Extract, word for word, the lines of the entries from the very first one through the line that contains "Гарнитуры (комплектом)", including that line.

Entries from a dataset
▼

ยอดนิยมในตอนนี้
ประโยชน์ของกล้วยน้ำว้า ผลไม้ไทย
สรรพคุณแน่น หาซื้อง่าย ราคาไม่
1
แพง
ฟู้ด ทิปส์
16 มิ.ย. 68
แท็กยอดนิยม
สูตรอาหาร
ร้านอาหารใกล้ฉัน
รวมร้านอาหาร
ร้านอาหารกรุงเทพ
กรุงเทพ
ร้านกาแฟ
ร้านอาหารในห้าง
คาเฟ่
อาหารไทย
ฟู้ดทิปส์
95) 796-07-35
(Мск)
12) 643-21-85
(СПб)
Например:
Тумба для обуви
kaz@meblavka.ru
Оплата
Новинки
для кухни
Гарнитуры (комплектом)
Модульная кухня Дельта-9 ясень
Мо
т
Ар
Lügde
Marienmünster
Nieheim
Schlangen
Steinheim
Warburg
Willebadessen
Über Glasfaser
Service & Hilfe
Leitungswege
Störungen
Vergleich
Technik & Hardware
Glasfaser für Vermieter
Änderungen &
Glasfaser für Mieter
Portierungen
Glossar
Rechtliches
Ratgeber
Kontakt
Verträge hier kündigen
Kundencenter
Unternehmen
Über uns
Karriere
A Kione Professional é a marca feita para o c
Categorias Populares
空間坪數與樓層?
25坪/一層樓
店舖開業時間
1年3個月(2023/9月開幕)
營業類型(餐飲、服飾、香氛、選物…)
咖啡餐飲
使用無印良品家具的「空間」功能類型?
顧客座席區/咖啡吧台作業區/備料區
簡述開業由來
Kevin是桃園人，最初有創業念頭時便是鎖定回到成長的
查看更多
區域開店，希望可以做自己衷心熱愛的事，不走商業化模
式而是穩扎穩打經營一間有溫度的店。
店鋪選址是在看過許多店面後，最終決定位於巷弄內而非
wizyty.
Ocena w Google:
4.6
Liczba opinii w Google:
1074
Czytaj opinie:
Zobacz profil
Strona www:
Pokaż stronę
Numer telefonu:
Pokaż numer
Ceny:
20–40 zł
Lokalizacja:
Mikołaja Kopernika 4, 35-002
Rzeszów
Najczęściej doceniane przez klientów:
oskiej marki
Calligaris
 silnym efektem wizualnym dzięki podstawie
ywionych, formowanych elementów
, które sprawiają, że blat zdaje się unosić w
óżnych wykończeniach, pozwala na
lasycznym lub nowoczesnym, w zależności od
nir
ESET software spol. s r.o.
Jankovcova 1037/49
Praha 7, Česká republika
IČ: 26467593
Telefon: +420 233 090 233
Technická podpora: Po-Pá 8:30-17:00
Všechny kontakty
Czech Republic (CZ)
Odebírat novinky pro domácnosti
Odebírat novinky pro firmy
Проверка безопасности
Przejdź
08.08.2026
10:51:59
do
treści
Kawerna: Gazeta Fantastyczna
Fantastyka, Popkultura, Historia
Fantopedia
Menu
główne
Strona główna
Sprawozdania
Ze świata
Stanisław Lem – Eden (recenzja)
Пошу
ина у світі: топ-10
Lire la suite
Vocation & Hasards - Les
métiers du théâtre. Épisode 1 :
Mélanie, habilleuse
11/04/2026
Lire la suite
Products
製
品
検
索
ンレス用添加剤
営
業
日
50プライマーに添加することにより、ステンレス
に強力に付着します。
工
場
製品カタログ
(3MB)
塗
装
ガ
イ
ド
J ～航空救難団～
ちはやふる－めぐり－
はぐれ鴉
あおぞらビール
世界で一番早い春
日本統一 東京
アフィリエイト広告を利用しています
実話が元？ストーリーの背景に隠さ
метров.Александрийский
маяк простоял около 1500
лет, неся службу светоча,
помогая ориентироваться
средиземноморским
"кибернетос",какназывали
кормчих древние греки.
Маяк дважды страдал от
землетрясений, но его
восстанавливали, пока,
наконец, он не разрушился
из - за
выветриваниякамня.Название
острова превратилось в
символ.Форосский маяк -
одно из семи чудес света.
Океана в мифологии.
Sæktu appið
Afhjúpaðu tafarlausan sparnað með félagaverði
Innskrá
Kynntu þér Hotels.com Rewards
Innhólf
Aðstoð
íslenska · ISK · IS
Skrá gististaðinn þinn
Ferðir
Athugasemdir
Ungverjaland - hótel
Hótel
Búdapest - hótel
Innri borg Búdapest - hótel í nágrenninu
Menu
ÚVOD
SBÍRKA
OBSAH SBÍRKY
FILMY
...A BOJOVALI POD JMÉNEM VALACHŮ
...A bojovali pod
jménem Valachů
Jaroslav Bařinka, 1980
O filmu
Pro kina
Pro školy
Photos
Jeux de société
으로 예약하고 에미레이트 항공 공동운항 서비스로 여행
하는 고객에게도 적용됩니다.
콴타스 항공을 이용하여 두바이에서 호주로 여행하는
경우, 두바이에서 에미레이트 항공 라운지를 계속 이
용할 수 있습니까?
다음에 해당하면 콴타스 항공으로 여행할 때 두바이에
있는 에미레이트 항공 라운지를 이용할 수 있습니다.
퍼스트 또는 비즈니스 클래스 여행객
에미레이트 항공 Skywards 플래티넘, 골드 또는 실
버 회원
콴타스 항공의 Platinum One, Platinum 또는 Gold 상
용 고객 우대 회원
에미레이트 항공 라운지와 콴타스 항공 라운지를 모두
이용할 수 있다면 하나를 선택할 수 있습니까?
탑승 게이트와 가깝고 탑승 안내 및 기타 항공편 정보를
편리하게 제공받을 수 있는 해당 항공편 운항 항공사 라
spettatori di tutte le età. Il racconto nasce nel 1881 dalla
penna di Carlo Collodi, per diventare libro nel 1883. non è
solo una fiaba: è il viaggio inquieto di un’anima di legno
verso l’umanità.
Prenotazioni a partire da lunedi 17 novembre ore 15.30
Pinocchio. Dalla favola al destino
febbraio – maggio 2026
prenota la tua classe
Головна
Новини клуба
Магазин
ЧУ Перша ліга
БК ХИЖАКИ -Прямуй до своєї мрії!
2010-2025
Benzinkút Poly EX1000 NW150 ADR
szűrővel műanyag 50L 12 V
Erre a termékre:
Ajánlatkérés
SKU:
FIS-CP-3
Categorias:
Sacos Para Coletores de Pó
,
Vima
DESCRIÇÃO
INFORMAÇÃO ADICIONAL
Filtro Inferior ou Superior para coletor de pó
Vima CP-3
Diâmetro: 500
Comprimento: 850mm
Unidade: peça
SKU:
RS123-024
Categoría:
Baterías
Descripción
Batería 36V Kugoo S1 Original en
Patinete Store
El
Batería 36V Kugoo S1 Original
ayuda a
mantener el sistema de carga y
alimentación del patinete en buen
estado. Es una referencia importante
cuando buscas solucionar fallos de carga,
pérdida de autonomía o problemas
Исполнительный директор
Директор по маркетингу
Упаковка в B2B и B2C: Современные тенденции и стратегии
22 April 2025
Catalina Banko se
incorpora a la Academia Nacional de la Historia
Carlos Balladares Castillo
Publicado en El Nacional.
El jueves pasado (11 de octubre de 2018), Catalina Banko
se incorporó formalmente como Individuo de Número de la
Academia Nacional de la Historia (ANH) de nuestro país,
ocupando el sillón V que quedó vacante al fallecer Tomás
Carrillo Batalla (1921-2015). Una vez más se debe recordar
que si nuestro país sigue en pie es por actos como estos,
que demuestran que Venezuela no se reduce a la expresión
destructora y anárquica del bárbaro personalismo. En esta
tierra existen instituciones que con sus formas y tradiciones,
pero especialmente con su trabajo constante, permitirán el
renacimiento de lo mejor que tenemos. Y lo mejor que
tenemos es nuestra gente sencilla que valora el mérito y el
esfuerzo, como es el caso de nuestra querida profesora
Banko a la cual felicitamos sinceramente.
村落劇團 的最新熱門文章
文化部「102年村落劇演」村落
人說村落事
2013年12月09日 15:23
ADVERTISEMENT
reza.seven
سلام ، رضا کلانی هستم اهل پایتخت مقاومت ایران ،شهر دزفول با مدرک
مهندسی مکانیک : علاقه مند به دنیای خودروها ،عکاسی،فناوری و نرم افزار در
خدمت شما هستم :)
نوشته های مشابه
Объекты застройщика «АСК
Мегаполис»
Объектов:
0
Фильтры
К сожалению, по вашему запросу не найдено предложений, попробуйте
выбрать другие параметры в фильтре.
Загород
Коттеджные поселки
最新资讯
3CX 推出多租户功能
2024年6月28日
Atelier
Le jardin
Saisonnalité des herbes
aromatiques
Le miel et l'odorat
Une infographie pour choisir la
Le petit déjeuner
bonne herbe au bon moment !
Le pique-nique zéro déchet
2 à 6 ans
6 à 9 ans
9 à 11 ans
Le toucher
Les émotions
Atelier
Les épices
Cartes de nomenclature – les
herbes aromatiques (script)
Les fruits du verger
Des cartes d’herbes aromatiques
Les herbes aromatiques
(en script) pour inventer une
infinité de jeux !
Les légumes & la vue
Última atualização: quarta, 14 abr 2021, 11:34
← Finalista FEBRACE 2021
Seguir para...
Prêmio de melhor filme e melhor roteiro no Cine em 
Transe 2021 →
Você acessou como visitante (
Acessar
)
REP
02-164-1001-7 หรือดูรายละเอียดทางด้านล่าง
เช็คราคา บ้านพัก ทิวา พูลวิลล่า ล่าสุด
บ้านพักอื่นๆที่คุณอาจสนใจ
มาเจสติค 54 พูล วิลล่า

▲

▶ [RESPONSE AREA]:
ยอดนิยมในตอนนี้
ประโยชน์ของกล้วยน้ำว้า ผลไม้ไทย
สรรพคุณแน่น หาซื้อง่าย ราคาไม่
1
แพง
ฟู้ด ทิปส์
16 มิ.ย. 68
แท็กยอดนิยม
สูตรอาหาร
ร้านอาหารใกล้ฉัน
รวมร้านอาหาร
ร้านอาหารกรุงเทพ
กรุงเทพ
ร้านกาแฟ
ร้านอาหารในห้าง
คาเฟ่
อาหารไทย
ฟู้ดทิปส์
95) 796-07-35
(Мск)
12) 643-21-85
(СПб)
Например:
Тумба для обуви
kaz@meblavka.ru
Оплата
Новинки
для кухни
Гарнитуры (комплектом)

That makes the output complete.